Health systems have undertaken a years-long shift to outpatient care, but Singh sees health system M&A trends in 2026 accelerating this push.

“Health systems right now are looking at their future plans, and many are saying that the level of investment required to hold on to this chassis and this throughput in the inpatient setting is increasingly going to become a challenge,” Singh said.

Another factor accelerating the outpatient shift is that recent physicians prefer different types of employment models and different lifestyles.

“It’s simply that there’s not the same level of supply when you look at overall availability of talent and desire of lifestyle to sustain the same infrastructure we have nationally for physicians,” Singh said. “So, systems are looking at alternative ways to treat patients in a very safe and highly reliable way, but in a new care setting.”

He expects innovative strategies, underlying business models to test, and eventually whole new channels to handle care throughput in the future.

“Now, the pace of that is going to vary by reimbursement and by market, but the fact is that almost every health system is proactively thinking about some of those changes,” he said.

OBBBA effects

Singh expects strategies and approaches prepare for OBBBA cuts to vary on a state-by-state basis. That’s because the timeline of federal cuts is relatively clear, but there is wide uncertainty about how states will react to OBBBA. They may institute their own cuts or new funding for providers, as well as how they will implement some of OBBBA’s provisions.

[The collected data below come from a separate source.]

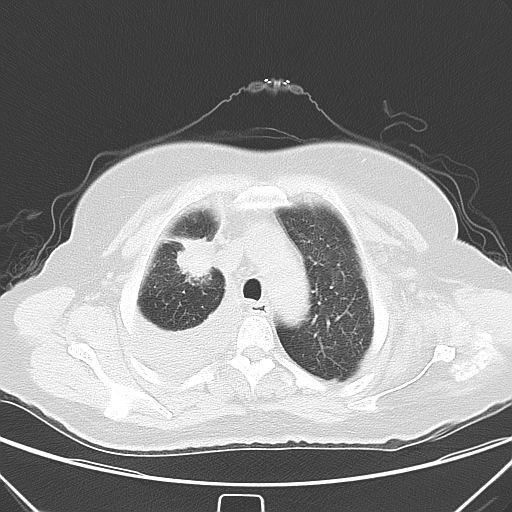
Chest CT, one axial slice. Slice 45 of 55 in the series (ordered by position). 120 kVp. Lung window (W 1500 / L -600 HU). 5 mm slice thickness. 512 × 512 image matrix, field of view 352 × 352 mm. Patient: female, 66 years. From the clinical record (not read from this slice): clinical TNM (as recorded): T2 N0 M1.
Outlined on this slice (rectangle marked by the reading radiologist):
- lung tumour (recorded histology: adenocarcinoma): bounding box (x1, y1, x2, y2) in pixels: (177, 230, 214, 283)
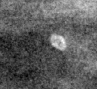
Region of interest cut from a scanned film mammogram (one marked finding); right breast; CC view.
- Marked abnormality: calcifications, morphology lucent center; BI-RADS assessment category 2; benign; no additional work-up was recommended (benign without callback).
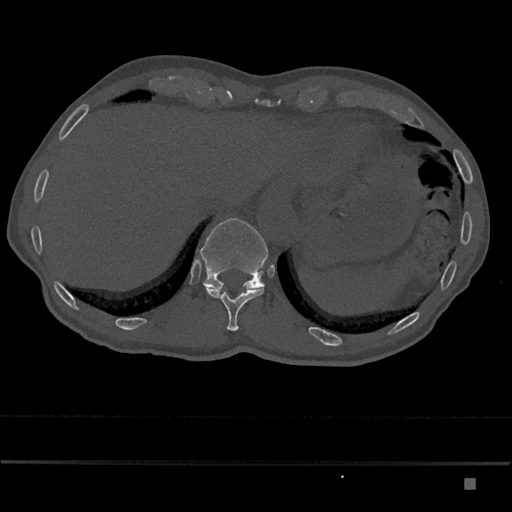
CT including the spine, one axial slice; slice 649 of 797 in the series (ordered by position); reconstruction kernel Br40s/3; 120 kVp; bone window (W 1800 / L 400 HU); 0.5 mm slice thickness; 512 × 512 image matrix, field of view 390 × 390 mm. Patient: male, 72 years. Case-level facts recorded for this patient, not image findings: primary cancer: prostate.
Annotated regions visible in this slice (semi-automatic segmentation, software-assisted and operator-edited):
- T11 vertebra: bounding box [x1, y1, x2, y2] px = [204, 285, 265, 331]
- T12 vertebra: [199, 218, 268, 289]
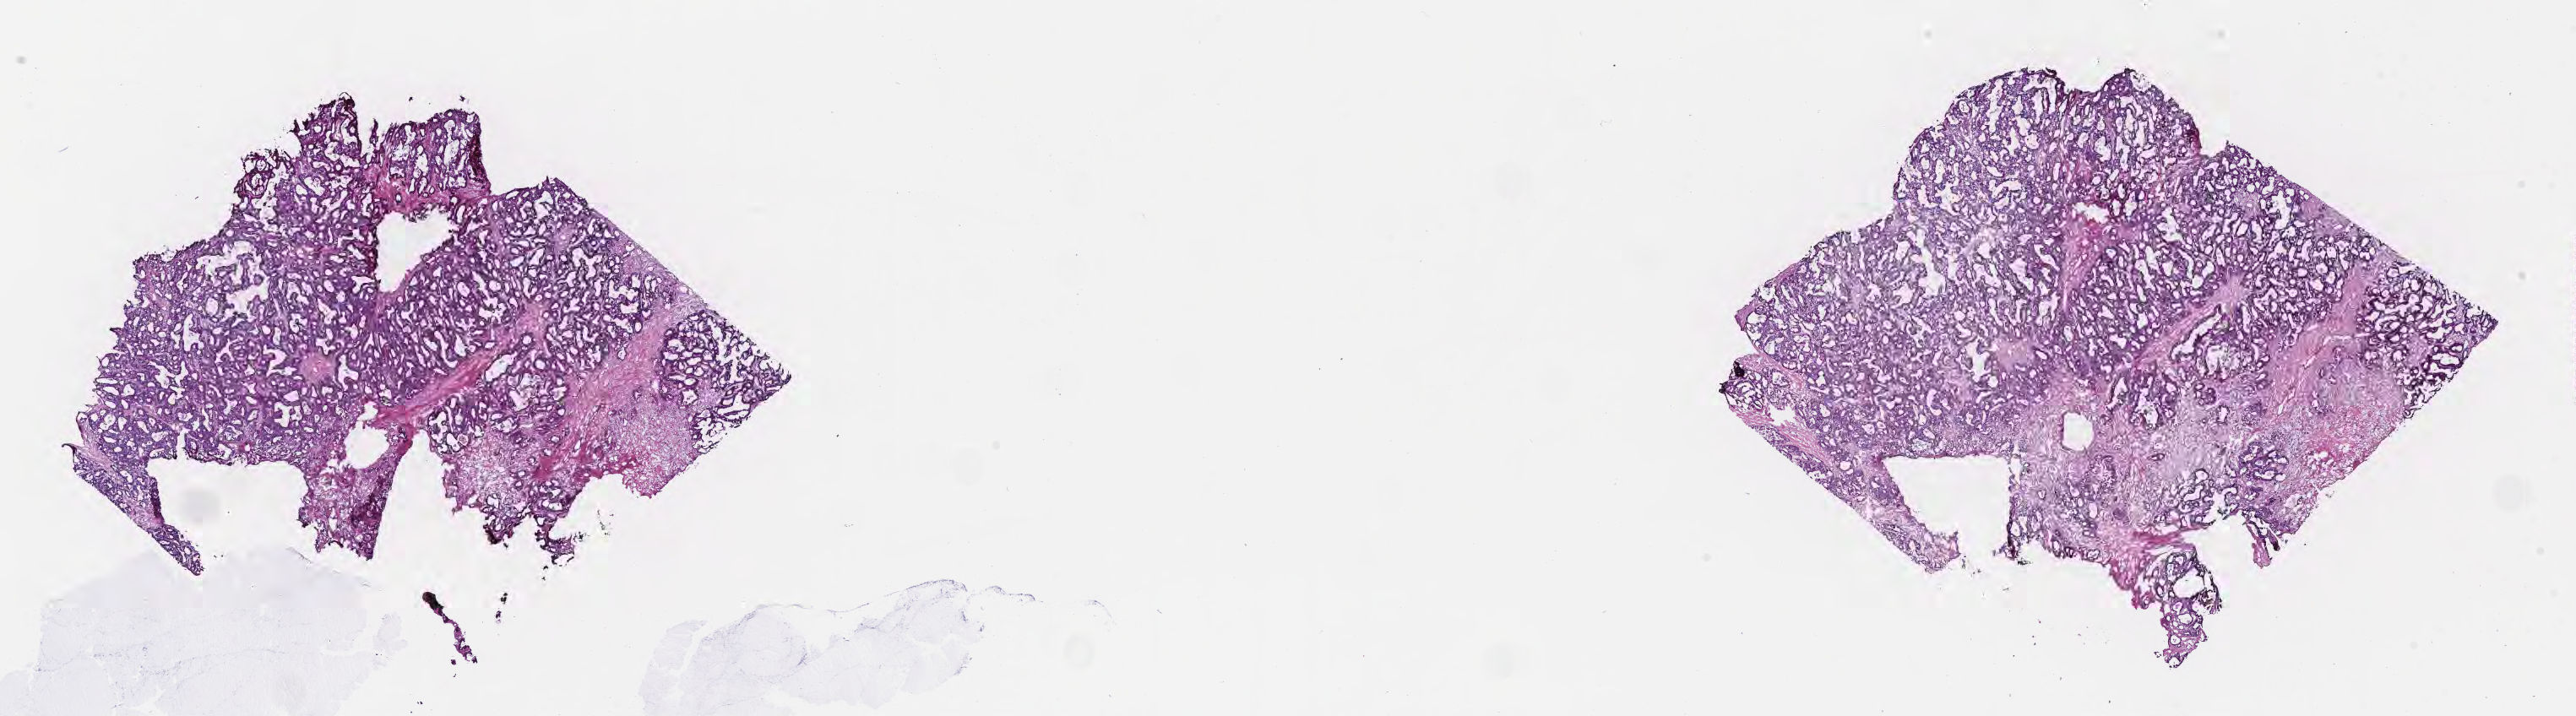
Whole-slide image, haematoxylin and eosin stain, whole scanned area (about 24.7 x 6.9 mm) shown as a low-resolution overview, cryosection, specimen: metastatic tumor tissue, resected from liver. Male patient; age at initial diagnosis 61 years. Slide review estimates, as recorded: tumor cells 85%, tumor nuclei 85%, stromal cells 15%, necrosis 0%, normal cells 0%. Inflammatory infiltration, as recorded: lymphocyte infiltration 5%, monocyte infiltration 2%, neutrophil infiltration 4%.
* patient diagnosis (primary): Adenocarcinoma, metastatic, NOS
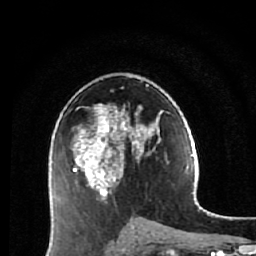
Breast MRI (dynamic contrast-enhanced), one axial slice. Cropped to one breast. Dynamic contrast-enhanced series, time point 2 of 7 at this slice position (early post-contrast). 1.5 T. TE 2.6 ms, TR 5.9 ms. 2.5 mm slice thickness. 256 × 256 image matrix, field of view 155 × 155 mm. Female patient.
Annotated regions visible in this slice (semi-automatically segmented with operator editing):
- enhancing-tissue mask used for the functional tumour volume (all voxels passing the contrast-enhancement thresholds inside the analysis volume; usually the tumour): bounding box (x1, y1, x2, y2) in pixels: (73, 84, 161, 229)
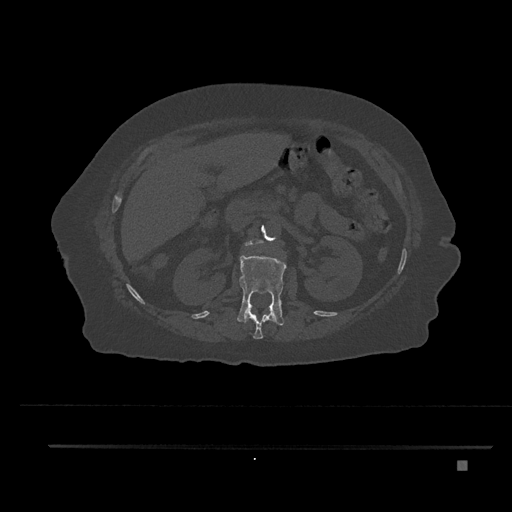
CT including the spine, one axial slice. Position 229 of 797 along the scan axis. Bone window (W 1800 / L 400 HU). 512 × 512 image matrix. Patient: female, 76 years. Case-level facts recorded for this patient, not image findings: primary cancer: lung; vertebrae with lytic lesions (as recorded): T11, L3.
Structures marked on this image (semi-automatically segmented with operator editing):
- L1 vertebra: bounding box (x1, y1, x2, y2) in pixels: (237, 253, 286, 326)
- L2 vertebra: (245, 239, 260, 247)
- T12 vertebra: (244, 306, 277, 339)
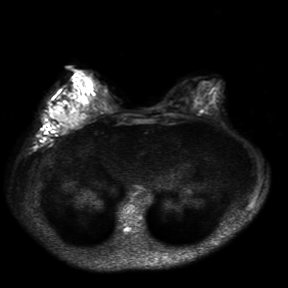
Breast MRI, one axial slice; slice 13 of 30 in the series (ordered by position); diffusion-weighted series; image 2 of 4 stored at this slice position (different b-values; order by instance number); 3 T; 4 mm slice thickness; 288 × 288 image matrix, field of view 360 × 360 mm. Female patient.
Outlined on this slice (outlined manually by an expert reader):
- tumour on diffusion-weighted imaging: bounding box <52,105,65,121> (left, top, right, bottom; pixels)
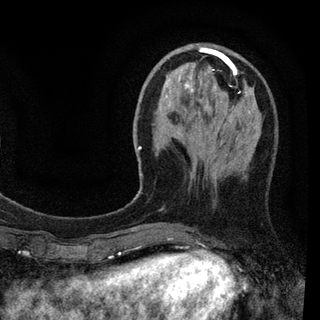
Breast MRI (dynamic contrast-enhanced), one axial slice; position 28 of 94 along the scan axis; cropped to one breast; dynamic contrast-enhanced series, time point 2 of 7 at this slice position (early post-contrast); 3 T; TE 2.2 ms, TR 5.5 ms; 2 mm slice thickness; 320 × 320 image matrix, field of view 187 × 187 mm. Female patient.
Structures marked on this image (semi-automatic segmentation, software-assisted and operator-edited):
- enhancing-tissue mask used for the functional tumour volume (all voxels passing the contrast-enhancement thresholds inside the analysis volume; usually the tumour): bounding box [x1, y1, x2, y2] px = [137, 47, 251, 227]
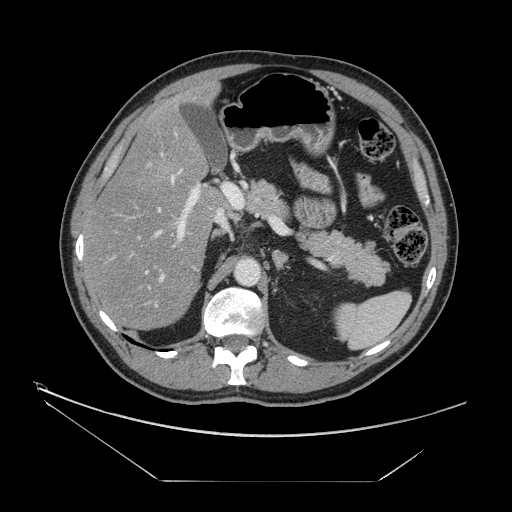
Contrast-enhanced abdominal CT, one axial slice. Position 85 of 161 along the scan axis. Intravenous contrast given. Soft-tissue window (W 400 / L 40 HU). 2.5 mm slice thickness. 512 × 512 image matrix. Case-level facts recorded for this patient, not image findings: patient: male, age 62 years at operation; diagnosis: colorectal cancer liver metastases, imaged before liver resection; multiple liver metastases: yes.
Annotated regions visible in this slice (expert manual segmentation):
- hepatic veins: bounding box [x1, y1, x2, y2] px = [137, 168, 183, 290]
- liver: [85, 86, 223, 329]
- planned liver remnant (the part of the liver to remain after resection): [92, 86, 222, 329]
- portal vein (with intrahepatic branches): [112, 153, 220, 309]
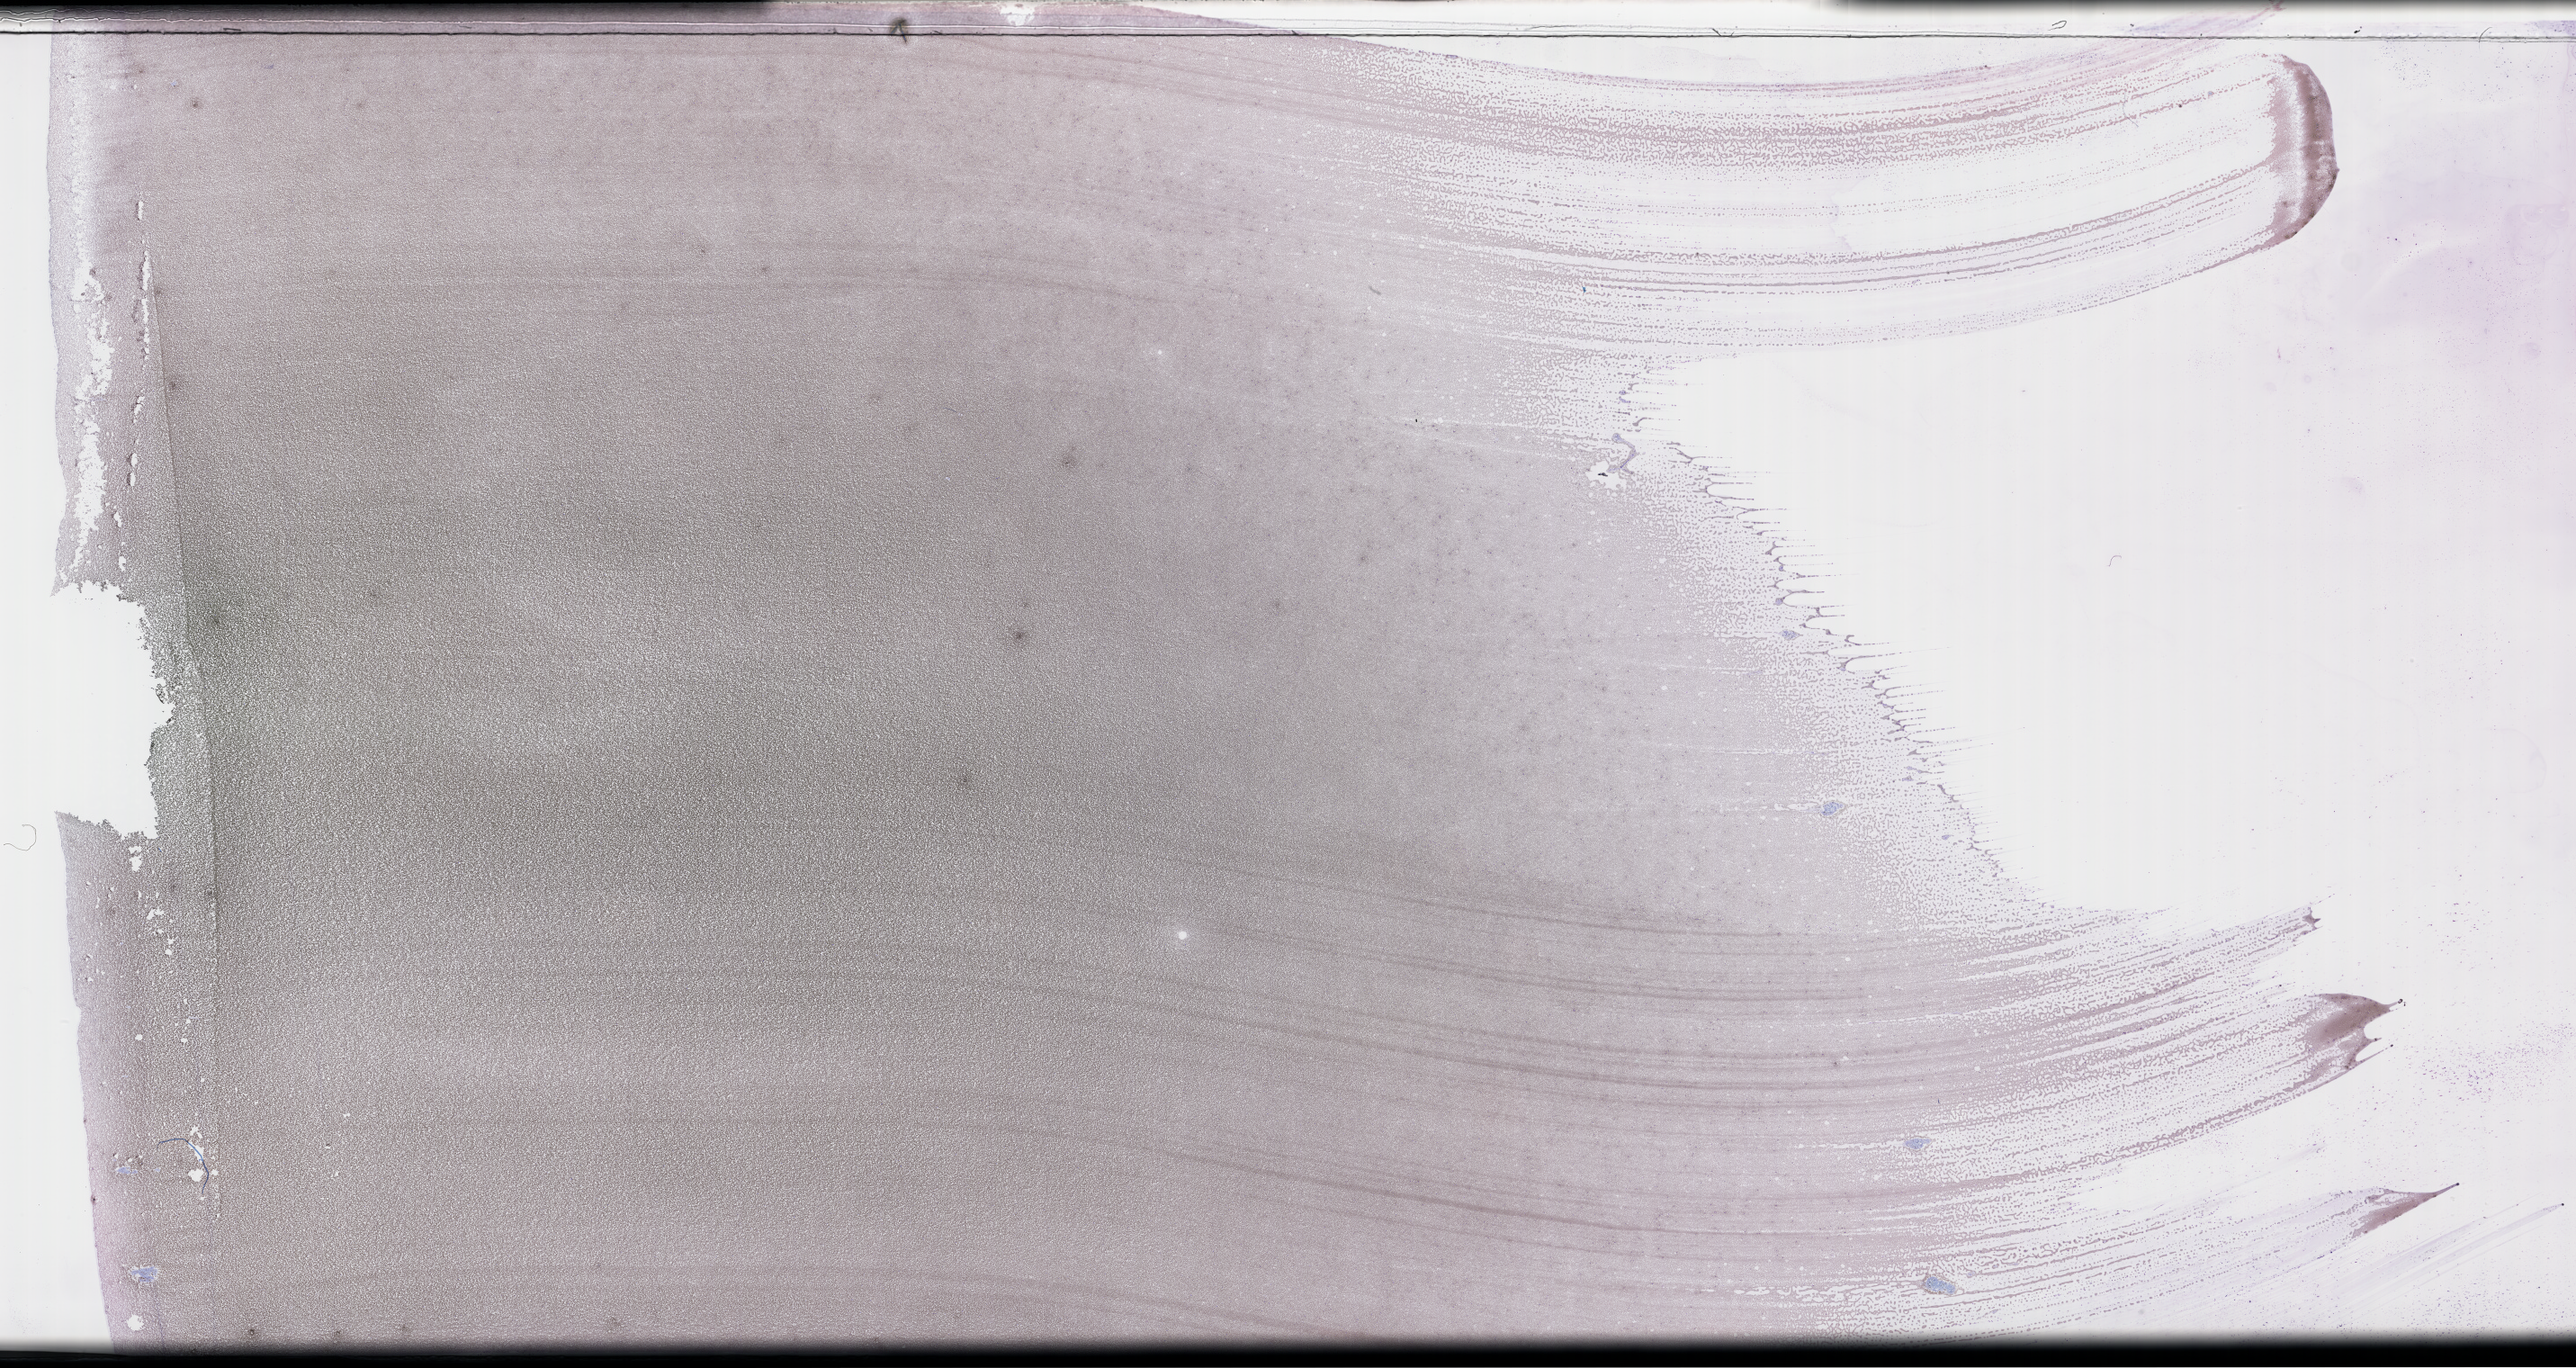
Whole-slide image of a whole blood smear, Wright–Giemsa stain, low-resolution overview of the scanned area, about 46.2 x 24.5 mm. Collected on treatment. Patient: female.
From a patient with: Plasma Cell Myeloma.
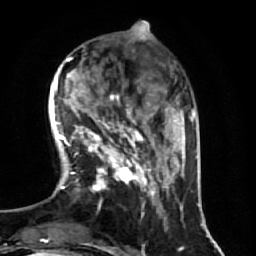
Breast MRI (dynamic contrast-enhanced), one axial slice. Position 17 of 64 along the scan axis. Cropped to one breast. Dynamic contrast-enhanced series, time point 2 of 7 at this slice position (early post-contrast). 1.5 T. TE 2.5 ms, TR 5.4 ms. 2.5 mm slice thickness. 256 × 256 image matrix. Female patient.
Annotated regions visible in this slice (semi-automatically segmented with operator editing):
- enhancing-tissue mask used for the functional tumour volume (all voxels passing the contrast-enhancement thresholds inside the analysis volume; usually the tumour): box from (x=70, y=94) to (x=174, y=222) px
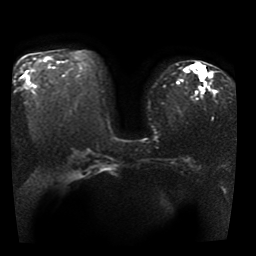
Breast MRI, one axial slice. Position 23 of 41 along the scan axis. Diffusion-weighted series; image 2 of 4 stored at this slice position (different b-values; order by instance number). 1.5 T. 5 mm slice thickness. 256 × 256 image matrix, field of view 330 × 330 mm. Female patient.
Annotated regions visible in this slice (outlined manually by an expert reader):
- tumour on diffusion-weighted imaging: bounding box (x1, y1, x2, y2) in pixels: (190, 67, 204, 78)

“That kind of uncertainty is going to create situations in which health systems will look at strategic initiatives and potential partnerships with those implications in mind,” Singh added. “That is, if we’re to do something or not do something, how does it impact where we situate ourselves against reimbursement expectations under the government plans and under state plans as well?”

Singh said some states’ policies are sending intended or unintended signals to market participants or potential market entrants on how the state will view future M&A transactions.